• PROMPT A: Quote the passage from the patch email that starts with "On 04/06/2018 04:51" and goes on through "get a mempool.".
• PROMPT B: Name every trailer tag (a label ending in a colon, such as the one before the commit hash) that appears in the patch email.

• DOCUMENT TEXT:
[ovs-dev] [branch-2.9 PATCH 1/2] netdev-dpdk: Free mempool only when no in-use mbufs.

Kevin Traynor ktraynor at redhat.com
Mon Apr 9 14:36:27 UTC 2018


On 04/06/2018 04:51 PM, Ilya Maximets wrote:
>>> DPDK mempools are freed when they are no longer needed.
>>> This can happen when a port is removed or a port's mtu is reconfigured so
>>> that a new mempool is used.
>>>
>>> It is possible that an mbuf is attempted to be returned to a freed mempool
>>> from NIC Tx queues and this can lead to a segfault.
>>>
>>> In order to prevent this, only free mempools when they are not needed and
>>> have no in-use mbufs. As this might not be possible immediately, sweep the
>>> mempools anytime a port tries to get a mempool.
>>>
>>
>> Thanks for working on this Kevin. Just a query below. From a testing POV I didn't come across any issues.
>>
>>> Fixes: 8d38823bdf8b ("netdev-dpdk: fix memory leak")
>>> Cc: mark.b.kavanagh81 at gmail.com
>>> Signed-off-by: Kevin Traynor <ktraynor at redhat.com>
>>> ---
>>>
>>> Found on OVS 2.6, but code is operationally similar on recent the branch-
>>> 2.*'s. If the patch is acceptable I can backport to older branches.
> 
> This issue was actually rised back in January while discussing mempool issue.

• SOURCE DATA:
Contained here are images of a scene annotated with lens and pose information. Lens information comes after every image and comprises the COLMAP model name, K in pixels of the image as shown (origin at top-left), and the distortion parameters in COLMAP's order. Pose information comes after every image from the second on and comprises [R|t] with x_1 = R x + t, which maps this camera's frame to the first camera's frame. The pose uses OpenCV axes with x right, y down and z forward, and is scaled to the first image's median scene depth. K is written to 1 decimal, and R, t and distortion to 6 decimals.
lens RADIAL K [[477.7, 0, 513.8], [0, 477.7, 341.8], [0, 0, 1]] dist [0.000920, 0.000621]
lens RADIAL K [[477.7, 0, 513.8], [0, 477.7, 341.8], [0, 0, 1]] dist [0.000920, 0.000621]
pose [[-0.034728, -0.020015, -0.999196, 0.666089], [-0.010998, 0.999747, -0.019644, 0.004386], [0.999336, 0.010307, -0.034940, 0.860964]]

--

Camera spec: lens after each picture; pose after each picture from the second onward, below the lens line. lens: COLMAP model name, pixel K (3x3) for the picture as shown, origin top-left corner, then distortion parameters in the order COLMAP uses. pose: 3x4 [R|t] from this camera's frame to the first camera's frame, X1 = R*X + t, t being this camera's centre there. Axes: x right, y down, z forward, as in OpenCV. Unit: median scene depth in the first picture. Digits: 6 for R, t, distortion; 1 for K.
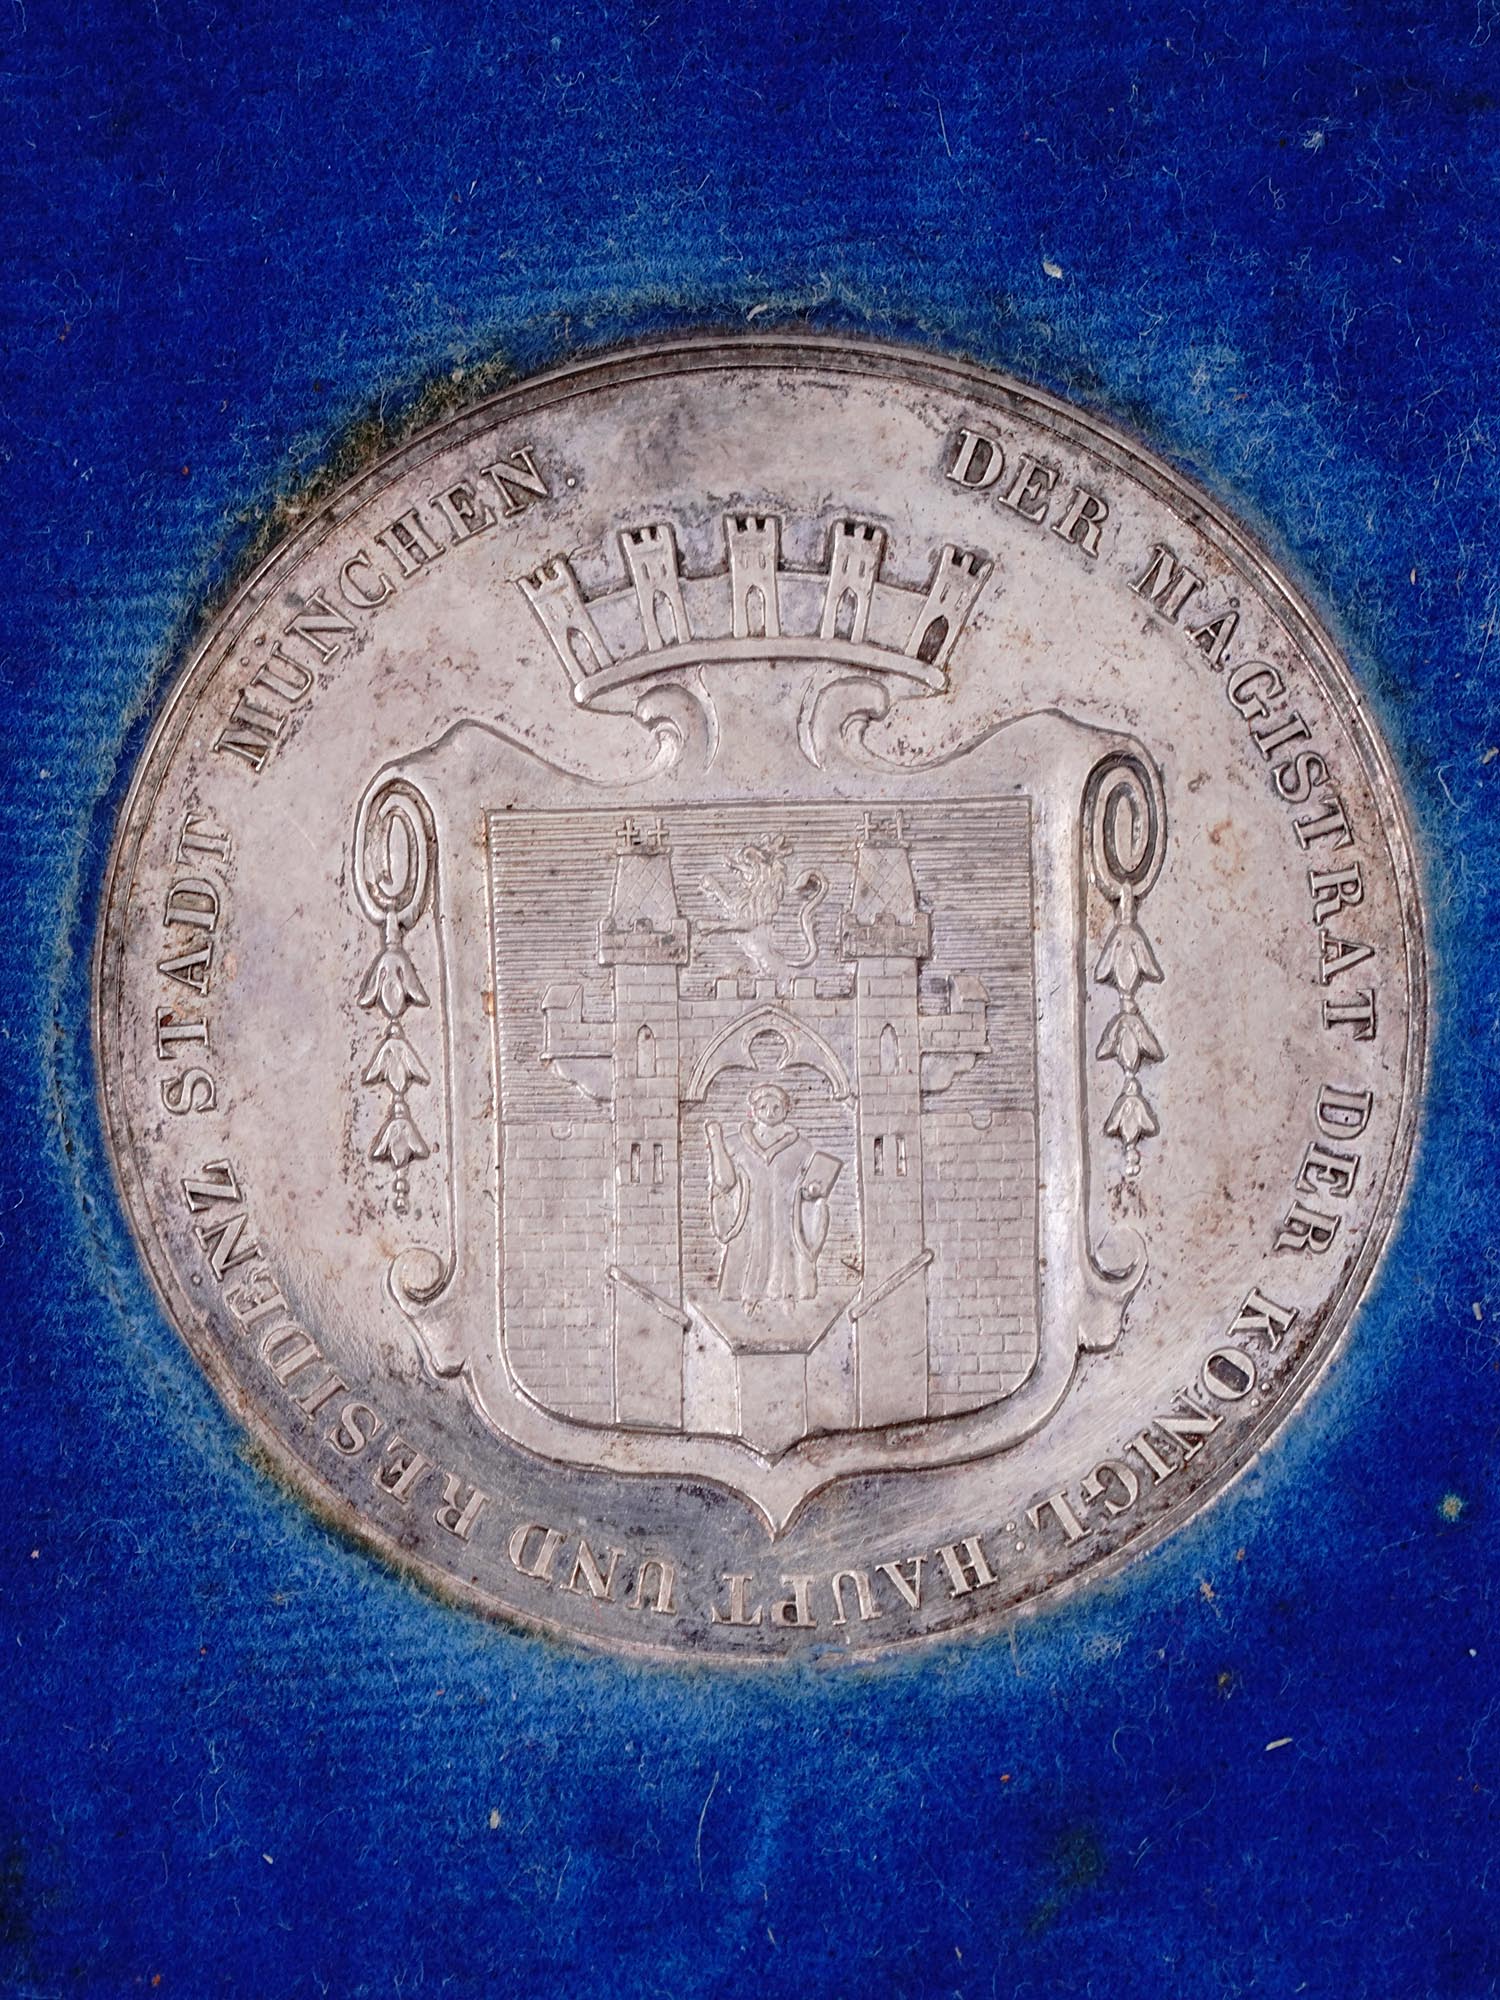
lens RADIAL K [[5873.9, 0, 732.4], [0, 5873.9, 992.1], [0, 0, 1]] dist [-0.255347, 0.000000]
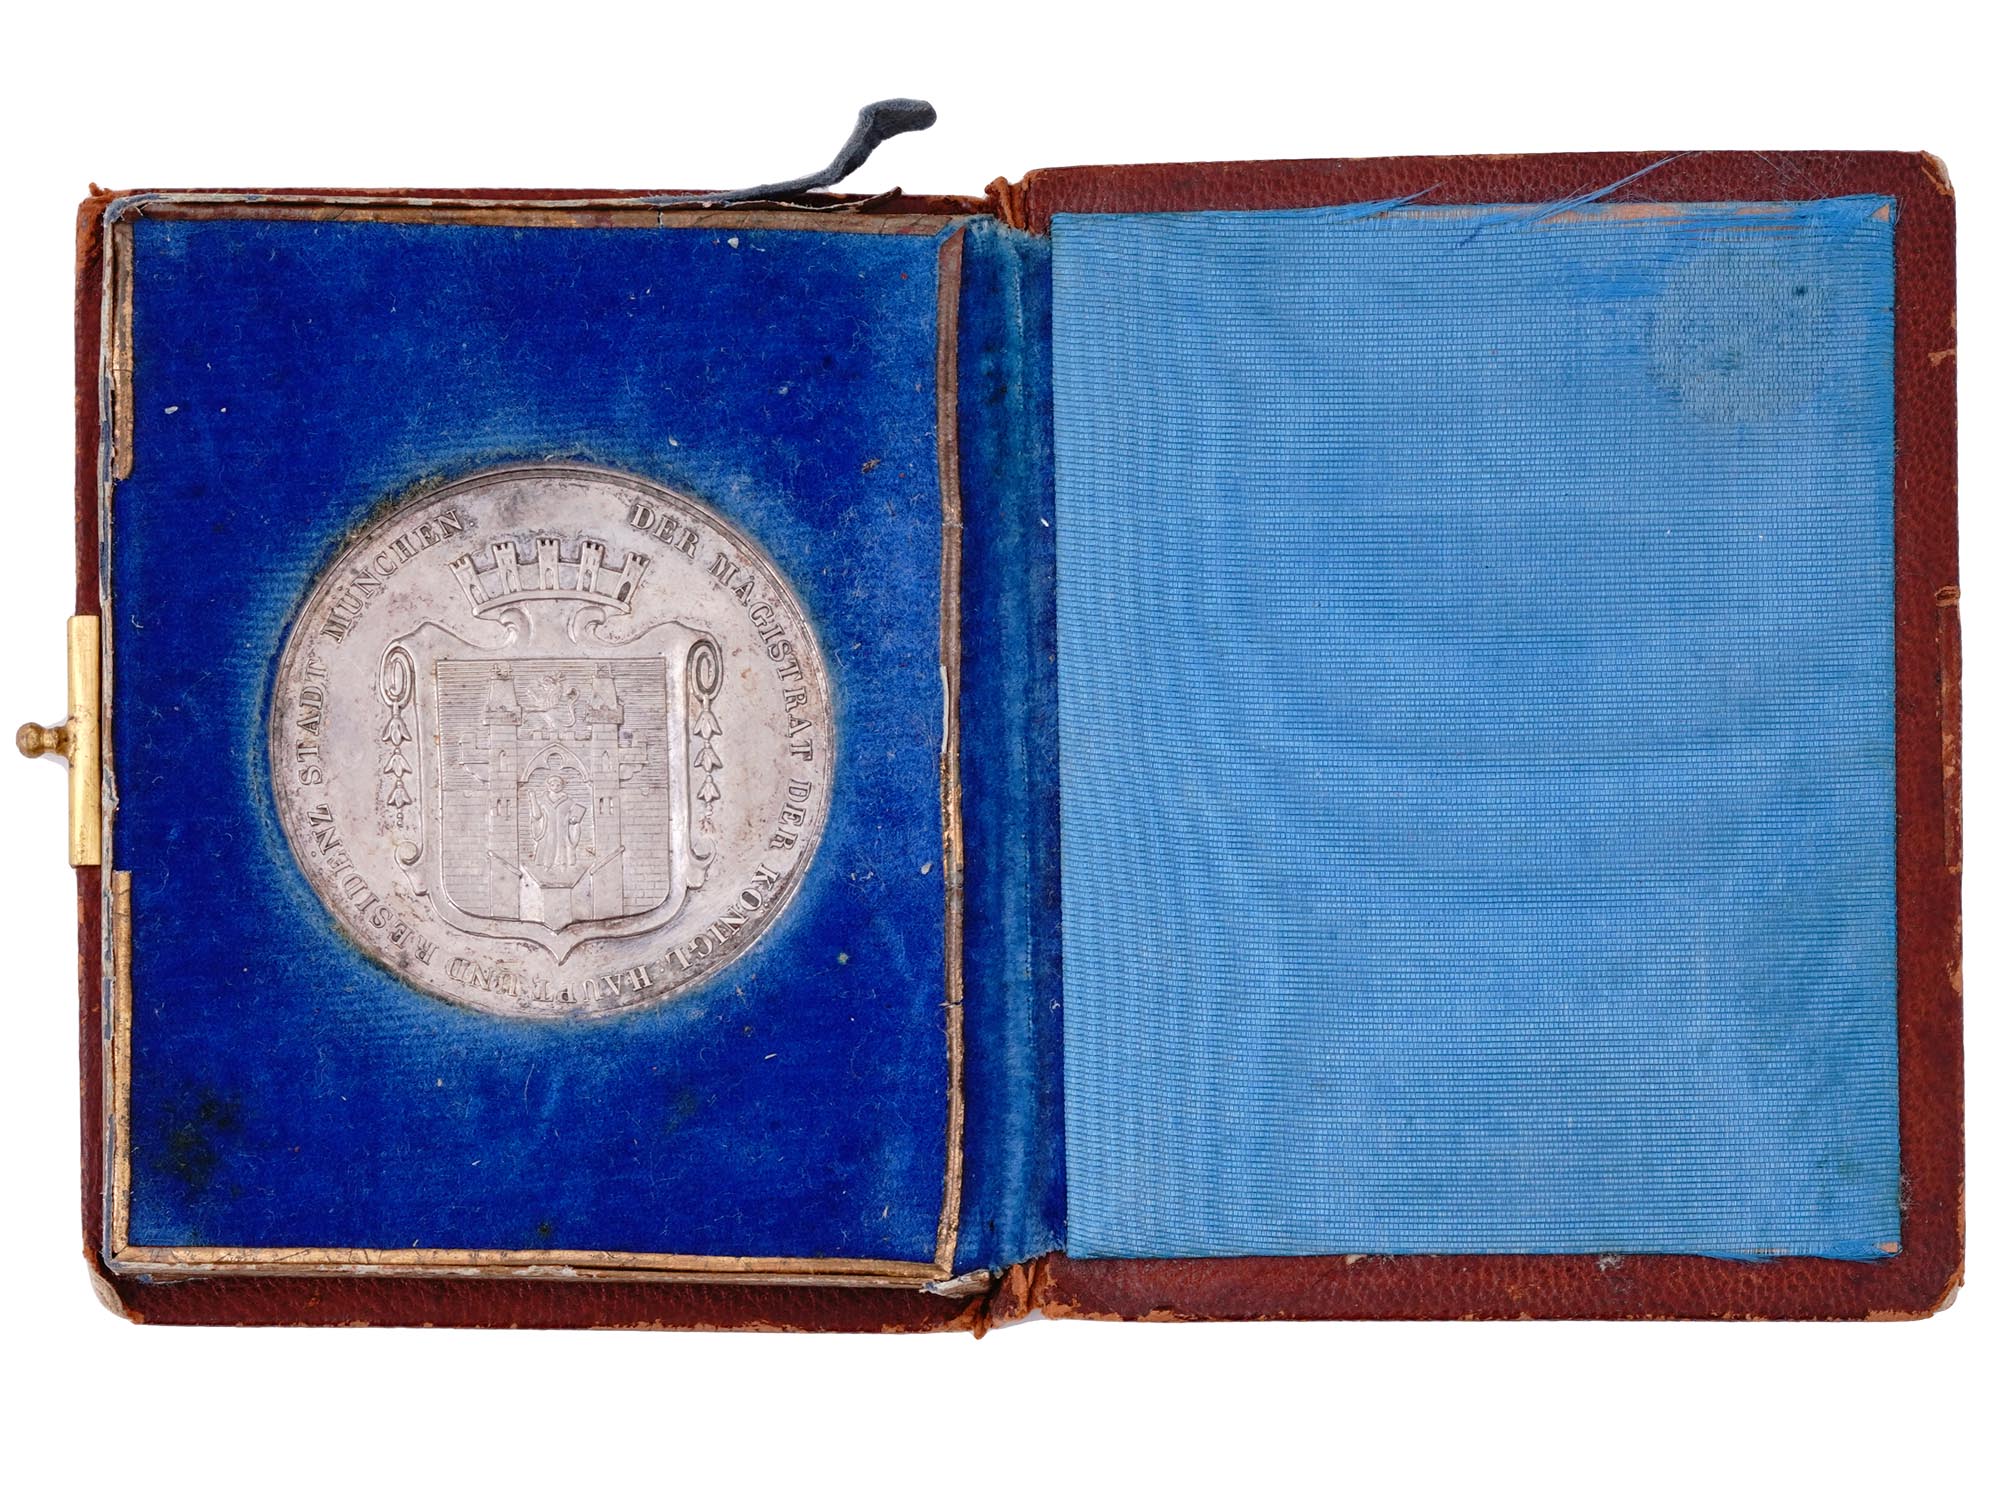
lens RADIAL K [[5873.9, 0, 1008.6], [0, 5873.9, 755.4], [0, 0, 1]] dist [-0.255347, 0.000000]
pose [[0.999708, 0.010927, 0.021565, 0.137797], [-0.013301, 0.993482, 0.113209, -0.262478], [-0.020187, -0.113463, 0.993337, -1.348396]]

• EXPECTED OUTPUT A:
On 04/06/2018 04:51 PM, Ilya Maximets wrote:
>>> DPDK mempools are freed when they are no longer needed.
>>> This can happen when a port is removed or a port's mtu is reconfigured so
>>> that a new mempool is used.
>>>
>>> It is possible that an mbuf is attempted to be returned to a freed mempool
>>> from NIC Tx queues and this can lead to a segfault.
>>>
>>> In order to prevent this, only free mempools when they are not needed and
>>> have no in-use mbufs. As this might not be possible immediately, sweep the
>>> mempools anytime a port tries to get a mempool.

• EXPECTED OUTPUT B: Fixes, Cc, Signed-off-by